══ READING TEXT ══
As regular readers know, I'm a great believer in Richard Neustadt's portrait of presidential influence. And so I do tend to believe that a president's professional reputation matters -- in fact, I probably ascribe more to that concept than most current presidential scholars do.

However.

First of all, to the extent that reputation matters, it matters within the context of everything else going on. Most obviously, partisanship. As Brian Beutler puts it: "Syria won’t derail Obama’s second term — Republicans will" (see also Matt Yglesias).

Second...professional reputation isn't a question of "political capital" (whatever that is); it's, in Neustadt's words:
The men he would persuade must be convinced in their own minds that he has skill and will enough to use his advantages. Their judgement of him is a factor in his influence with them...A President's effect on them is heightened or diminished by their thoughts about his probable reaction to their doing.
What does it mean to lose an important vote in Congress? It depends! It depends on the context; it depends on the president's actions; it depends on how it happens; it depends on how everyone perceives it.

What will Washingtonians (to use Neustadt's old-fashioned but very useful term for the people who must deal with the president, directly and indirectly) take away from the Syria vote?

Surely the most likely answer is: not very much.

After all, to begin with we're dealing with a fifth-year president, so the question is what adjustments will be made in their view of him. And why would their views change? Obama has, for better or worse, never been a president who was noted for punishing those who opposed him. He's surely never been a president who could be counted on to deliver Republican votes. He's not really a president who could be counted on to deliver Democratic unity, across the board...yes, Democrats did supply needed tough votes on some policies, but not on others. No one in Washington could possibly believe that Obama has the ability to massively change public opinion with a single speech or an extended campaign (that no president can do that is perhaps better understood now than it used to be, but at any rate no one has thought that of Obama since, at best, January 2010).
═══
### PROBLEM 1
Answer these questions from the passage on presidential reputation:
(a) Whose portrait of presidential influence is the writer a great believer in?
(b) According to the quote from Brian Beutler, who will derail Obama's second term?
(c) Since what month and year, at best, has no one thought Obama could massively change public opinion?
### PROBLEM 2
Copy the records word for word, starting at their first line and ending with the line that contains "7: (487, 287)". Leave the pictures out.
The records have nothing to do with the passage on presidential reputation.
══ RECORDS FOR THE EXERCISE ══
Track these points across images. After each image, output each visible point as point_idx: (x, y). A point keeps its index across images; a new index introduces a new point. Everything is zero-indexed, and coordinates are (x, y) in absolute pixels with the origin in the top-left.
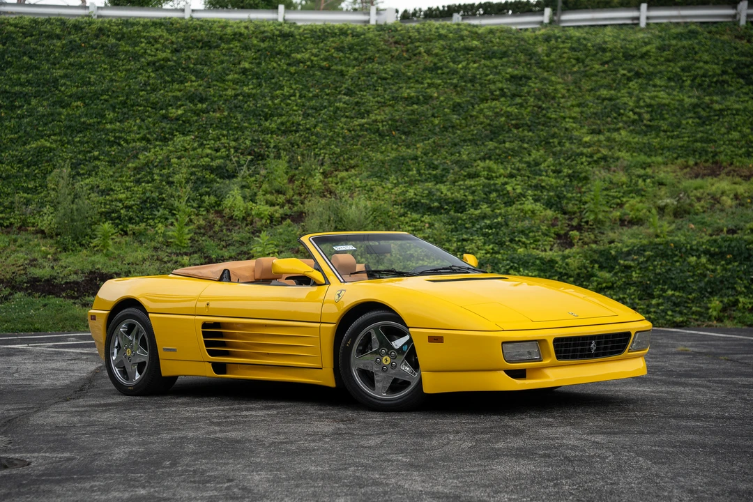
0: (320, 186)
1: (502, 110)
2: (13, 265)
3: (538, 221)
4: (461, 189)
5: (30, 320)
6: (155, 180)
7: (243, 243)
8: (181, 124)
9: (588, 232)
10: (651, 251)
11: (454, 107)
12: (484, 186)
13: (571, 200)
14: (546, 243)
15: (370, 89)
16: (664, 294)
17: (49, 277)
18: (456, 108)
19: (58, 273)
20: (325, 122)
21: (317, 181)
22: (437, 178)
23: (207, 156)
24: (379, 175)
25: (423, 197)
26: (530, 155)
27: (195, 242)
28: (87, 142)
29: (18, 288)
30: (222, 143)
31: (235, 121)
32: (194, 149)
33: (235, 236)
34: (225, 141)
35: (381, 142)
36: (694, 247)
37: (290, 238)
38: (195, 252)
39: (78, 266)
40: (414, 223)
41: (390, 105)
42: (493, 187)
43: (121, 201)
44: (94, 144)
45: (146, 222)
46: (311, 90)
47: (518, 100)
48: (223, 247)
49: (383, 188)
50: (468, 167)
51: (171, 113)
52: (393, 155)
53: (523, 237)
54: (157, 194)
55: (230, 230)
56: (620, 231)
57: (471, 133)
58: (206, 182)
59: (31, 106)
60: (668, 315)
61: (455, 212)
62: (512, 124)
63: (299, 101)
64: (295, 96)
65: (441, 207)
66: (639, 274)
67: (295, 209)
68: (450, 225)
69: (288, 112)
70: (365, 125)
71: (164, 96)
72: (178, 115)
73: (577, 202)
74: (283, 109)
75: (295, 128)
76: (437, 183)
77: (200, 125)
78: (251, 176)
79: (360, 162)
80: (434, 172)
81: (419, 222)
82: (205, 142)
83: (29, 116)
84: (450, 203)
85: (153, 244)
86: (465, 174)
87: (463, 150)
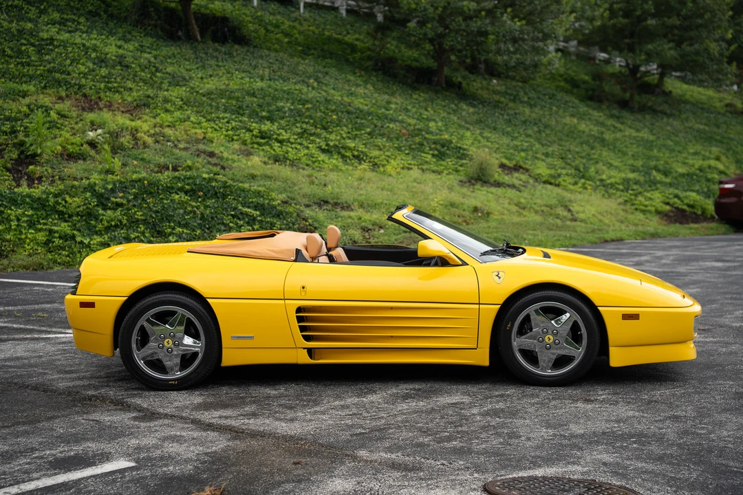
36: (169, 185)
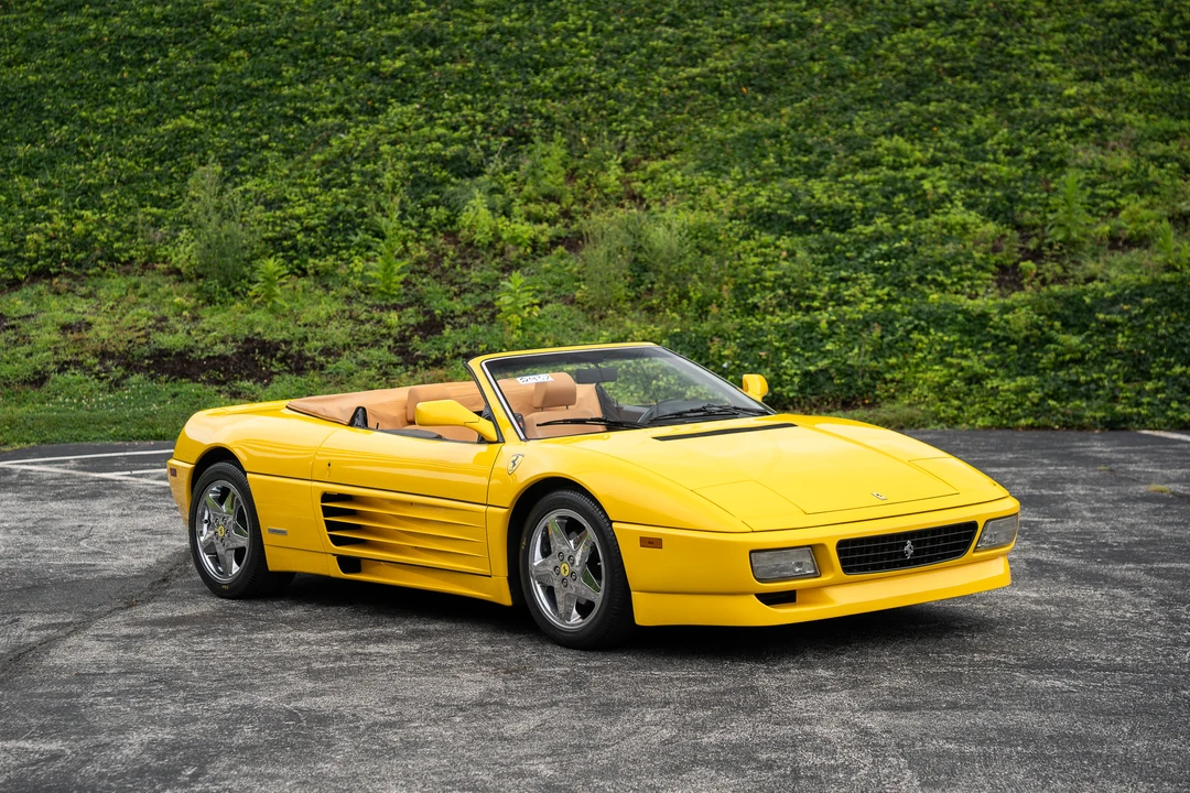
0: (617, 186)
1: (929, 43)
2: (130, 328)
3: (969, 244)
4: (846, 189)
5: (150, 420)
6: (354, 182)
7: (487, 287)
8: (400, 85)
9: (1051, 261)
10: (1154, 297)
11: (848, 42)
12: (885, 183)
13: (1030, 205)
14: (979, 282)
15: (709, 14)
16: (1168, 373)
17: (182, 348)
18: (852, 43)
19: (197, 341)
20: (632, 74)
21: (613, 178)
22: (810, 169)
23: (438, 139)
24: (714, 165)
25: (782, 203)
26: (970, 123)
27: (410, 287)
28: (252, 119)
29: (135, 367)
30: (464, 116)
31: (485, 77)
32: (418, 127)
33: (475, 276)
34: (468, 112)
35: (722, 106)
37: (562, 277)
38: (410, 304)
39: (228, 330)
40: (763, 250)
41: (741, 41)
42: (899, 185)
43: (298, 218)
44: (262, 122)
45: (336, 253)
46: (613, 18)
47: (959, 25)
48: (455, 294)
49: (720, 187)
50: (861, 148)
51: (385, 66)
52: (740, 129)
53: (941, 272)
54: (355, 207)
55: (467, 266)
56: (1109, 258)
57: (874, 87)
58: (435, 184)
59: (167, 60)
60: (1172, 408)
61: (832, 230)
62: (944, 69)
63: (591, 38)
64: (584, 30)
65: (811, 222)
66: (1129, 337)
67: (574, 227)
68: (822, 253)
69: (572, 58)
70: (698, 79)
71: (375, 37)
72: (396, 69)
73: (1040, 208)
74: (564, 53)
75: (581, 86)
76: (810, 177)
77: (430, 85)
78: (506, 171)
79: (685, 144)
80: (806, 159)
81: (773, 248)
82: (436, 115)
83: (166, 76)
84: (826, 214)
85: (346, 290)
86: (857, 160)
87: (857, 118)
═══
### TASK ANSWER 1
(a) Richard Neustadt's.
(b) Republicans.
(c) January 2010.

### TASK ANSWER 2
Track these points across images. After each image, output each visible point as point_idx: (x, y). A point keeps its index across images; a new index introduces a new point. Everything is zero-indexed, and coordinates are (x, y) in absolute pixels with the origin in the top-left.
0: (320, 186)
1: (502, 110)
2: (13, 265)
3: (538, 221)
4: (461, 189)
5: (30, 320)
6: (155, 180)
7: (243, 243)
8: (181, 124)
9: (588, 232)
10: (651, 251)
11: (454, 107)
12: (484, 186)
13: (571, 200)
14: (546, 243)
15: (370, 89)
16: (664, 294)
17: (49, 277)
18: (456, 108)
19: (58, 273)
20: (325, 122)
21: (317, 181)
22: (437, 178)
23: (207, 156)
24: (379, 175)
25: (423, 197)
26: (530, 155)
27: (195, 242)
28: (87, 142)
29: (18, 288)
30: (222, 143)
31: (235, 121)
32: (194, 149)
33: (235, 236)
34: (225, 141)
35: (381, 142)
36: (694, 247)
37: (290, 238)
38: (195, 252)
39: (78, 266)
40: (414, 223)
41: (390, 105)
42: (493, 187)
43: (121, 201)
44: (94, 144)
45: (146, 222)
46: (311, 90)
47: (518, 100)
48: (223, 247)
49: (383, 188)
50: (468, 167)
51: (171, 113)
52: (393, 155)
53: (523, 237)
54: (157, 194)
55: (230, 230)
56: (620, 231)
57: (471, 133)
58: (206, 182)
59: (31, 106)
60: (668, 315)
61: (455, 212)
62: (512, 124)
63: (299, 101)
64: (295, 96)
65: (441, 207)
66: (639, 274)
67: (295, 209)
68: (450, 225)
69: (288, 112)
70: (365, 125)
71: (164, 96)
72: (178, 115)
73: (577, 202)
74: (283, 109)
75: (295, 128)
76: (437, 183)
77: (200, 125)
78: (251, 176)
79: (360, 162)
80: (434, 172)
81: (419, 222)
82: (205, 142)
83: (29, 116)
84: (450, 203)
85: (153, 244)
86: (465, 174)
87: (463, 150)
36: (169, 185)
0: (617, 186)
1: (929, 43)
2: (130, 328)
3: (969, 244)
4: (846, 189)
5: (150, 420)
6: (354, 182)
7: (487, 287)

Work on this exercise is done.